I mean, you are here - unless this is still the dryrun - witnessing the dawn of a new age. Sort of. You can see
the mechanisms and truths and all that, and so you can tell that much of what drowns this world in darkness is
lies. Lies about God, lies about Salvation, lies about Atheism, deviance, human nature ... pretty much everything
that one could endeavor to know about is soaked in them by now.
If you want to learn the truth about our planet, how likely are you to fall down the Flat Earth rabbit hole,
versus how likely you are to comprehend gravity? I mean, to some it comes naturally - others might not see it
right away - and yet others might convince themselves of things that then outmaneuver them into a state of
ignorance over it. Vaccines, Sexuality, History even. I mean, they're already there with the chainsaws and
stuff.
I wonder, would it be a sin to ask you to hold someone for me while I slice them up with a chainsaw?
Our Masters seem to imply that it is not!
And so I will say the things that you would not.

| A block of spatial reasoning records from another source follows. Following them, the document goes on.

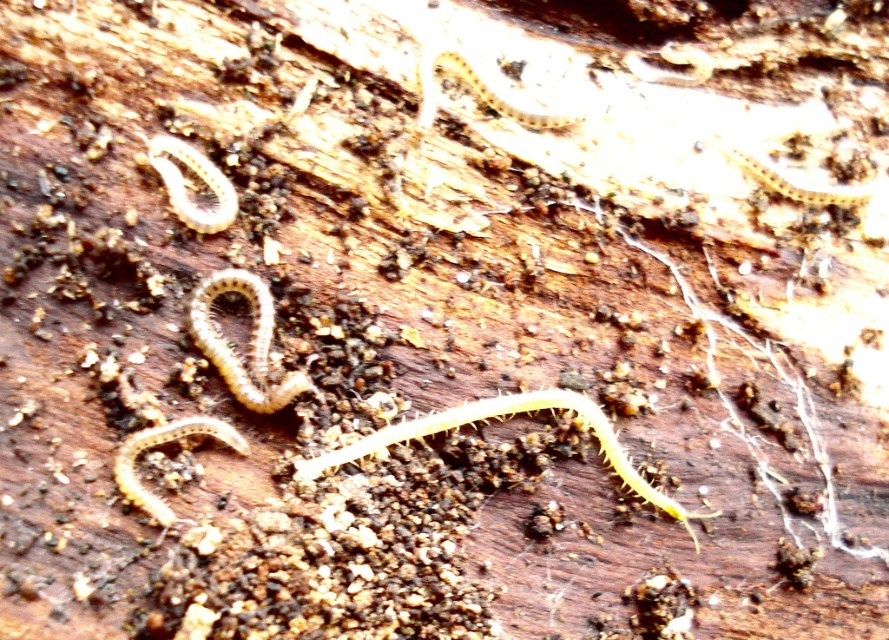
What do you see at coordinates (505, 413) in the screenshot? The width and height of the screenshot is (889, 640). I see `yellow spiny worm at center` at bounding box center [505, 413].

The width and height of the screenshot is (889, 640). Describe the element at coordinates (505, 413) in the screenshot. I see `yellow spiny worm at center` at that location.

At what (x,y) coordinates should I click in order to perform the action: click on yellow spiny worm at center. Please return your answer as a coordinate pair (x, y). Looking at the image, I should click on (505, 413).

Which is more to the right, yellowish-brown segmented centipede at center or translucent yellow worm at upper left?

yellowish-brown segmented centipede at center

Is yellowish-brown segmented centipede at center to the right of translucent yellow worm at upper left from the viewer's perspective?

Indeed, yellowish-brown segmented centipede at center is positioned on the right side of translucent yellow worm at upper left.

Where is `yellowish-brown segmented centipede at center`? yellowish-brown segmented centipede at center is located at coordinates (247, 342).

At what (x,y) coordinates should I click in order to perform the action: click on translucent yellow worm at upper left. Please return your answer as a coordinate pair (x, y). This screenshot has width=889, height=640. Looking at the image, I should click on (183, 188).

Is translucent yellow worm at upper left behind yellow spiny worm at upper right?

No.

At what (x,y) coordinates should I click in order to perform the action: click on translucent yellow worm at upper left. Please return your answer as a coordinate pair (x, y). Image resolution: width=889 pixels, height=640 pixels. Looking at the image, I should click on (183, 188).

A while back I was with the crowd, not standing out by much. Might as well have hopped onto a bandwagon.
But now the truths to be spoken ... they are a little bit ... more harsh. And a lot less are willing to say
them.
I speak out against the evils of this world - and by the rule they employ they shall be judged.
Hence we shall hear them not while we do as we please.

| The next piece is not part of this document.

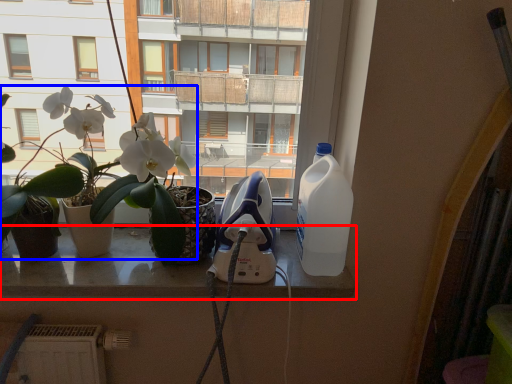
Question: Which object is closer to the camera taking this photo, window (highlighted by a red box) or houseplant (highlighted by a blue box)?

Choices:
 (A) window
 (B) houseplant

Answer: (B)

I mean, I get it. But ... if this is scary for you ... too scary ... you're slipping, falling. I don't mean to
make it hard for you, I mean to make it easy. But this is the first thing. Willst thou fight, or die trying?
Because if my words are too harsh for you then you're already losing. You may agree in silence and wish you could
agree out loud ... because you know that it is the thing to do to break the silence and give some attention to the
light. And I have the excuse that I'm the prophet. I mean ... I tried.
And this is ... one thing. Exposing me to the world. Am I prepared?
Well, are you? As they will not tolerate whatever you would have to do.
Even if 100 people silently agreeed that "these few" need to leave; left unspoken ... you're alone ... and those
100 are a part of "it".
We would need a symbol, but the symbol is meaningless if nobody knows it's meaning. A symbol only works if it's
meaning is common knowledge. Or, whatever common knowledge there is of a symbol, that's its meaning. And if there's
layers to it, well, there's layers to it.
And - we wouldn't want something that is once a mystery and twice as deep - but something that people know and
recognize. But to get it, we'd need to have a way to broadcast it. And maybe there's still space for me to be
"Mr. X", the mystery figure in the background, for a bit. I mean ... there maybe a play here. In that ... as they
don't want me to get exposed ... we can keep me a secret for as long as we deem it necessary; While at the same
time I'd be a tool of leverage, for ultimately ... they wouldn't want to risk it. I mean, letting us play our
game would also be in their interest, as every second of it would feed a narrative of condemnation against us.
I mean, right now they might threaten to call you a pedophile ... just as they'd definitely be calling me a
pedophile ... but a) I can say "well, isn't that the good thing right now?" and b) we can definitely have a more
serious discussion about my philosophy on the matter, but first I would want to see you not being a lapdog of an
obvious pedophile.
I mean - what you need to understand also is that God will be with us. In as far as there is no Plan, His Plan is
still where I am because I'm kind of there ... the highlight of the Plan. I mean, let them talk shit about me and
then give me a mic. I'm sure ... they don't want that. But alas, at the end of the day, there's only one way to
find out!
But yes ... for reasons unbeknownst to me I also have this human urge to feel solid ground beneath my feet; To know
that the walls that hold the roof over my head aren't toppled over by a faint wind - and that the roof is in fact
withstanding the rain. Things like that.
But so ... do I neeed to inject myself? [sigh] ... what am I doing?